§ **GIVEN REQUEST A**:
Repeat the records exactly, from their first line down to the line containing "genus: Crassula", including both of those lines.

He finished the afternoon with a browse in the shop, and left us with a wonderful quote…
“what a pleasure to go into a bookshop like this! Temptation upon temptation! And what a pleasure to yield…” Alexander McCall Smith, The Book Corner 2018
The Book Corner and The Grayston Unity wish to thank everyone who supported the very first Halifax Festival of Words. It was a buzzing weekend filled with poetry, music, books, impromptu dancing and great chat. It was a pleasure and a privilege to share it with so many brilliant locals in this fine old town.
The Book Corner (Piece Hall) and The Grayston Unity have joined together to organise & curate the first ever Halifax Festival of Words. It will take place in the town between the 11th & 14th October. It’s a festival that celebrates the use of language through books, music, spoken word and illustration.
7.30pm and 8.45pm: David Glover Talk – Branwell Bronte and his Halifax Connections. The Grayston Unity. £3
In 1817, Branwell Bronte was born a few miles from Halifax. His sisters were to achieve worldwide fame, but Branwell had poems published in Halifax long before they went into print. By no means as successful as his sisters in the literary field, he showed great talent; but what went wrong? David takes a look at this talented but flawed young man, and invites you to discover his acquaintances in the Halifax area. Tickets from The Grayston Unity
Friday 12th October
7:00pm – 8:00pm: How to Get Published Without an Agent or Travelling Down to London. The Book Corner. £3
Join us for an evening of publishing advice from multi-award winning independent publishers Kevin and Hetha Duffy from Bluemoose Books.
7.30pm: Elizabeth Alker (BBC 6 Music) in Conversation with Hookworms. The Grayston Unity. £5
Limited capacity. Tickets £5 (all monies going to a charity of Hookworm’s choice) available from The Grayston Unity. One of the stars of BBC 6 Music in conversation with Hookworms, a band flying high after the release of their latest album Microshift. Tickets from The Grayston Unity
8:00pm: Happy Heads. The Grayston Unity. Free
Happy Heads DJ set with a leftfield selection of indie, funk, reggae & soul, all on vinyl records, in our back room.
Saturday 13th October
11:00 – 11:30am: Harry Heape Book Reading and Signing. The Book Corner. Free
Bookworms! Join us for a reading and signing from Harry Heape, author of the Shiny Pippin series. ‘Pippin’s just an ordinary little girl who lives with her ordinary little granny in the ordinary little town of Funsprings. Or so she thinks.
Harry Heape is an artist, a visionary and a very successful none of your businessman. When he was a little boy, Harry dreamed of being a writer, and a Police dog. A shy and quiet man, Harry lives and writes in deepest, darkest Hahahahalifax.’
12:30pm til late: A Day Out at Market. Albany Arcade, Borough Market. Free
A day and evening of talks, poetry, q&a’s and live music in the Albany Arcade within Halifax’s Victorian Borough Market. There will be a pop up can/spirit bar and street food & pop up book shops. The line up…
12.30pm Festival Opening… The Landlubbers – we may be 70 miles from the sea but expect shanties Halifax style.

§ **Collection entries**:
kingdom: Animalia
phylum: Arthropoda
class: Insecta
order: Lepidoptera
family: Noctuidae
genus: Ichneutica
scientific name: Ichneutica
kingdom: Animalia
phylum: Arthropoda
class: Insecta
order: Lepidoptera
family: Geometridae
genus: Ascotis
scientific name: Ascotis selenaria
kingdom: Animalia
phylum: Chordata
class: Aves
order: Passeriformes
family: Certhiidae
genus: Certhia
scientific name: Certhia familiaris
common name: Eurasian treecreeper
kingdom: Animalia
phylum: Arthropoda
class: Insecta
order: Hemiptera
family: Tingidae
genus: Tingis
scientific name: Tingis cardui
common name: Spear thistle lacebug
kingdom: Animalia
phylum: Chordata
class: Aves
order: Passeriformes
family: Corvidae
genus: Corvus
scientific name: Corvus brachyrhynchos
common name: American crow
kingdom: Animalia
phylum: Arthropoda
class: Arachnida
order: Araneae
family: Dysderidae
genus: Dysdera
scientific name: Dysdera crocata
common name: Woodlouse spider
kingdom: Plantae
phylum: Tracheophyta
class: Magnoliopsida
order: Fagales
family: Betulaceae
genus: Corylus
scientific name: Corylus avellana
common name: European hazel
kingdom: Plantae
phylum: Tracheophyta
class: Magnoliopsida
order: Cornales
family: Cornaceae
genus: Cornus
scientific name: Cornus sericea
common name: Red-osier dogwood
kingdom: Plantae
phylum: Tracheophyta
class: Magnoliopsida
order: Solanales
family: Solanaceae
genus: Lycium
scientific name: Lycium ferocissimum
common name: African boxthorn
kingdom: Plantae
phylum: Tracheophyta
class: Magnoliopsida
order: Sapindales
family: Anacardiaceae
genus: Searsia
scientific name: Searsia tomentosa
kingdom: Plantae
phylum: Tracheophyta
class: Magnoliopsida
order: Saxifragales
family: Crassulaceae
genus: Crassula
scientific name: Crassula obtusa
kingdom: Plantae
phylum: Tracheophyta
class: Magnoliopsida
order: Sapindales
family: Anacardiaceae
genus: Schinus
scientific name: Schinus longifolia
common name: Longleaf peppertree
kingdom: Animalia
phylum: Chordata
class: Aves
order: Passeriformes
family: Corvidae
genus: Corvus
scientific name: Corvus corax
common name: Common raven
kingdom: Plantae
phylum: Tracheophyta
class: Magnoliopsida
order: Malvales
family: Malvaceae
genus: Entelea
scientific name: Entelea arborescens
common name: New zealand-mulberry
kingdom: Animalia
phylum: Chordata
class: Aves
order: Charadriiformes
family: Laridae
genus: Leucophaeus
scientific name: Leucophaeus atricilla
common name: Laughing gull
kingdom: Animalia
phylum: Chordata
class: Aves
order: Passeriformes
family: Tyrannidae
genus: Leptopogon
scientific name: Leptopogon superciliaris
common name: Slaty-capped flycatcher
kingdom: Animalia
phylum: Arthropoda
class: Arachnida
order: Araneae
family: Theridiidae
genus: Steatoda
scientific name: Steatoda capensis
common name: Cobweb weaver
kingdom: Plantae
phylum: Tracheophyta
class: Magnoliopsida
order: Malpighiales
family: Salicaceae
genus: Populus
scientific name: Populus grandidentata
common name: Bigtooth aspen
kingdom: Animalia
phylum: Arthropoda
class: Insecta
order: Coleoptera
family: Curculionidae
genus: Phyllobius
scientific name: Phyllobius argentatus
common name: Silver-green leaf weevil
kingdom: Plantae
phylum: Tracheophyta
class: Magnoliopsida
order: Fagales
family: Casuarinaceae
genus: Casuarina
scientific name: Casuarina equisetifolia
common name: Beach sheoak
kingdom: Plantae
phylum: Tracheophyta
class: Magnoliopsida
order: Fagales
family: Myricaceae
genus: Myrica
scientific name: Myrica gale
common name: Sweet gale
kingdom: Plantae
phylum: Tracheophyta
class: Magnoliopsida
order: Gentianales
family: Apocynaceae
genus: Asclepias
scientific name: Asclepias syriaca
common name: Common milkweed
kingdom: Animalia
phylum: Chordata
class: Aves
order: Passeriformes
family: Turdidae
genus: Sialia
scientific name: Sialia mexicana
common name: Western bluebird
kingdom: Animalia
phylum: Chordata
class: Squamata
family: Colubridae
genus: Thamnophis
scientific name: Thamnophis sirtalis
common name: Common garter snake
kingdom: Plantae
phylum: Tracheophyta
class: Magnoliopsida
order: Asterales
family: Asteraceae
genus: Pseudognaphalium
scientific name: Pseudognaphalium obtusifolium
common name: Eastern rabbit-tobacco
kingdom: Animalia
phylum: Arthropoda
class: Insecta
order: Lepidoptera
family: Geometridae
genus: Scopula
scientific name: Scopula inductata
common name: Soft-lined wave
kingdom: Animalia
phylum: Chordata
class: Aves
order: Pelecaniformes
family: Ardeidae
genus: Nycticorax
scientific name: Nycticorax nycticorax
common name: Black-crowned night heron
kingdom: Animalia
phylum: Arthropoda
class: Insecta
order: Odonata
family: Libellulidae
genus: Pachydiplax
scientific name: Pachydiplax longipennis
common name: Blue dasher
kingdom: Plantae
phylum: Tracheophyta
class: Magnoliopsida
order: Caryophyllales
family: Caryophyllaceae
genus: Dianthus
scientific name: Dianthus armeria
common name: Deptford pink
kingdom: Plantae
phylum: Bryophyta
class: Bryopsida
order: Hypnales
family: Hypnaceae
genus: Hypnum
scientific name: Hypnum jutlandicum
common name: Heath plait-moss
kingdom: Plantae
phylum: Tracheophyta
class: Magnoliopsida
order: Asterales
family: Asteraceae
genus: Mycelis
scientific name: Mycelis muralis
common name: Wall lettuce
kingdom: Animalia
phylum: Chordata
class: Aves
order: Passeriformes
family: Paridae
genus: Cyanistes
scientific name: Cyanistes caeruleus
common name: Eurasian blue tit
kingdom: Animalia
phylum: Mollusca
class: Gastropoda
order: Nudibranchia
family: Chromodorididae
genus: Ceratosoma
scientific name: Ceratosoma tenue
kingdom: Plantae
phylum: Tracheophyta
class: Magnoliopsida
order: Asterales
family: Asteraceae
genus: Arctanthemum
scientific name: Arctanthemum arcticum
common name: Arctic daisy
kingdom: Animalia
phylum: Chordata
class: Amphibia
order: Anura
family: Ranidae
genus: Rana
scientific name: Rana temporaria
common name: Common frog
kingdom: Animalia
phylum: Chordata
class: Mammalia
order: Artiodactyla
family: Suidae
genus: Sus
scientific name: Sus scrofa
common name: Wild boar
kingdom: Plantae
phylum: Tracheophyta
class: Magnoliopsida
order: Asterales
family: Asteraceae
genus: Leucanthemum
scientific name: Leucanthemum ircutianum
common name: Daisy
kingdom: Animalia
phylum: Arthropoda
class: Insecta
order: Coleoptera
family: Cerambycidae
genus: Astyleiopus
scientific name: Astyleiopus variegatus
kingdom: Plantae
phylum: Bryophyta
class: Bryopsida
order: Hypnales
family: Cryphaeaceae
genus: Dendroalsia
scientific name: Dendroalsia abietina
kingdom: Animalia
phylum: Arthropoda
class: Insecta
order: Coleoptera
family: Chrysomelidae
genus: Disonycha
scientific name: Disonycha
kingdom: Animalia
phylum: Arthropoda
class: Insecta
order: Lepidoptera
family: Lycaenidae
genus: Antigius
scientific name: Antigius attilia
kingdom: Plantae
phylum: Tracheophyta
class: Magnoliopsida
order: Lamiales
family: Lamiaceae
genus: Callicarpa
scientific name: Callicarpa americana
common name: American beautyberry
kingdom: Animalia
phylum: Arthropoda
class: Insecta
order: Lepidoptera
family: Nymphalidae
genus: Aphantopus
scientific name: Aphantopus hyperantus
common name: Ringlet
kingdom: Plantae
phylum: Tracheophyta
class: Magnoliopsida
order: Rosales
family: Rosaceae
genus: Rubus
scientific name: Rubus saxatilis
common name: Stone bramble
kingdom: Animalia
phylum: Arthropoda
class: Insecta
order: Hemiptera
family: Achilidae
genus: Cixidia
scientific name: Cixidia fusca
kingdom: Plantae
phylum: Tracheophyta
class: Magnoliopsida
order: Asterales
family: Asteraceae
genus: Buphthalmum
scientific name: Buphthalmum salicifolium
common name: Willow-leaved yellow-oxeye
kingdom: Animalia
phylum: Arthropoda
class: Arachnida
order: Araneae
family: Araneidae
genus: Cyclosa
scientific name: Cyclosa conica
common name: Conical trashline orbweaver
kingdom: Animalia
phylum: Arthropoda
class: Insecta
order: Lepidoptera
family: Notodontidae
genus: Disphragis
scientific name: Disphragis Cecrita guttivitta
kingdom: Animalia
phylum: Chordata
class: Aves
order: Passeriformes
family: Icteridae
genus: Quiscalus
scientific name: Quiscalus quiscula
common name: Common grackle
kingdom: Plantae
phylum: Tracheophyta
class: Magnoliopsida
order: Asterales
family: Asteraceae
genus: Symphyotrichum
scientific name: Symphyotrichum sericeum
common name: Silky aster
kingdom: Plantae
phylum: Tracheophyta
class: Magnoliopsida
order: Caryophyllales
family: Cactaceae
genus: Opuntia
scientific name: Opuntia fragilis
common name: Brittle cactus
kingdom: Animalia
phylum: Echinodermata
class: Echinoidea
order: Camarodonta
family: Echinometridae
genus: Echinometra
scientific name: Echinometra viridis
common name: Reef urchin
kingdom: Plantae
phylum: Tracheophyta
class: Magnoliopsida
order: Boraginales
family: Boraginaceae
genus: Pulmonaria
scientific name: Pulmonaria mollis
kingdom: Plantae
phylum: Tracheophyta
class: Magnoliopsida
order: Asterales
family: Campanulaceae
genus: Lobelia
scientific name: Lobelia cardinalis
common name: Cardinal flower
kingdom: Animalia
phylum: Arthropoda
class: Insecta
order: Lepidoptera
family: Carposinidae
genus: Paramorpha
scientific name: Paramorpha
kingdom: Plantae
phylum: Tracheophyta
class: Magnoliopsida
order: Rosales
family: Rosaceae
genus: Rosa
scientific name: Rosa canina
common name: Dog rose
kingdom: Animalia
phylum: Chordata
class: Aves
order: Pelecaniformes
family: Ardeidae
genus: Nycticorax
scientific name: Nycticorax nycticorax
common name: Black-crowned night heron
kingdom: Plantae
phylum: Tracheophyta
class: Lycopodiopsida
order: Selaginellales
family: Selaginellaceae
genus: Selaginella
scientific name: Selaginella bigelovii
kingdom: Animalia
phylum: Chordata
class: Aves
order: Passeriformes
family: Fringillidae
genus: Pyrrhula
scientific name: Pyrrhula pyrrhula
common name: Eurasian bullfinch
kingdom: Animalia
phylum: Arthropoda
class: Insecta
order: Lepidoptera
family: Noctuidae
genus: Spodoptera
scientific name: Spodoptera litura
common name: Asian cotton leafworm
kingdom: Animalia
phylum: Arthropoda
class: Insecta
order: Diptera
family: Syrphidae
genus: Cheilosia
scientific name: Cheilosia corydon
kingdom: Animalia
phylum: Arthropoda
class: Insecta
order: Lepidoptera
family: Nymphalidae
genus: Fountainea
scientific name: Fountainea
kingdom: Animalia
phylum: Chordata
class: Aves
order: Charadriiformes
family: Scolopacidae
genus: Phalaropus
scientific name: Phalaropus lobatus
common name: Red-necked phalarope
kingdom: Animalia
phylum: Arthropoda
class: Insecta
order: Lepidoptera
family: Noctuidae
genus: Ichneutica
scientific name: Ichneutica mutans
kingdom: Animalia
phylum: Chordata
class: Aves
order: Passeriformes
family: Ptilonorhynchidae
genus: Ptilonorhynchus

§ **GIVEN REQUEST B**:
In the festival article, between which dates does the first Halifax Festival of Words take place?

§ **FULL RESPONSE A**:
kingdom: Animalia
phylum: Arthropoda
class: Insecta
order: Lepidoptera
family: Noctuidae
genus: Ichneutica
scientific name: Ichneutica
kingdom: Animalia
phylum: Arthropoda
class: Insecta
order: Lepidoptera
family: Geometridae
genus: Ascotis
scientific name: Ascotis selenaria
kingdom: Animalia
phylum: Chordata
class: Aves
order: Passeriformes
family: Certhiidae
genus: Certhia
scientific name: Certhia familiaris
common name: Eurasian treecreeper
kingdom: Animalia
phylum: Arthropoda
class: Insecta
order: Hemiptera
family: Tingidae
genus: Tingis
scientific name: Tingis cardui
common name: Spear thistle lacebug
kingdom: Animalia
phylum: Chordata
class: Aves
order: Passeriformes
family: Corvidae
genus: Corvus
scientific name: Corvus brachyrhynchos
common name: American crow
kingdom: Animalia
phylum: Arthropoda
class: Arachnida
order: Araneae
family: Dysderidae
genus: Dysdera
scientific name: Dysdera crocata
common name: Woodlouse spider
kingdom: Plantae
phylum: Tracheophyta
class: Magnoliopsida
order: Fagales
family: Betulaceae
genus: Corylus
scientific name: Corylus avellana
common name: European hazel
kingdom: Plantae
phylum: Tracheophyta
class: Magnoliopsida
order: Cornales
family: Cornaceae
genus: Cornus
scientific name: Cornus sericea
common name: Red-osier dogwood
kingdom: Plantae
phylum: Tracheophyta
class: Magnoliopsida
order: Solanales
family: Solanaceae
genus: Lycium
scientific name: Lycium ferocissimum
common name: African boxthorn
kingdom: Plantae
phylum: Tracheophyta
class: Magnoliopsida
order: Sapindales
family: Anacardiaceae
genus: Searsia
scientific name: Searsia tomentosa
kingdom: Plantae
phylum: Tracheophyta
class: Magnoliopsida
order: Saxifragales
family: Crassulaceae
genus: Crassula

§ **FULL RESPONSE B**:
Between the 11th and 14th October.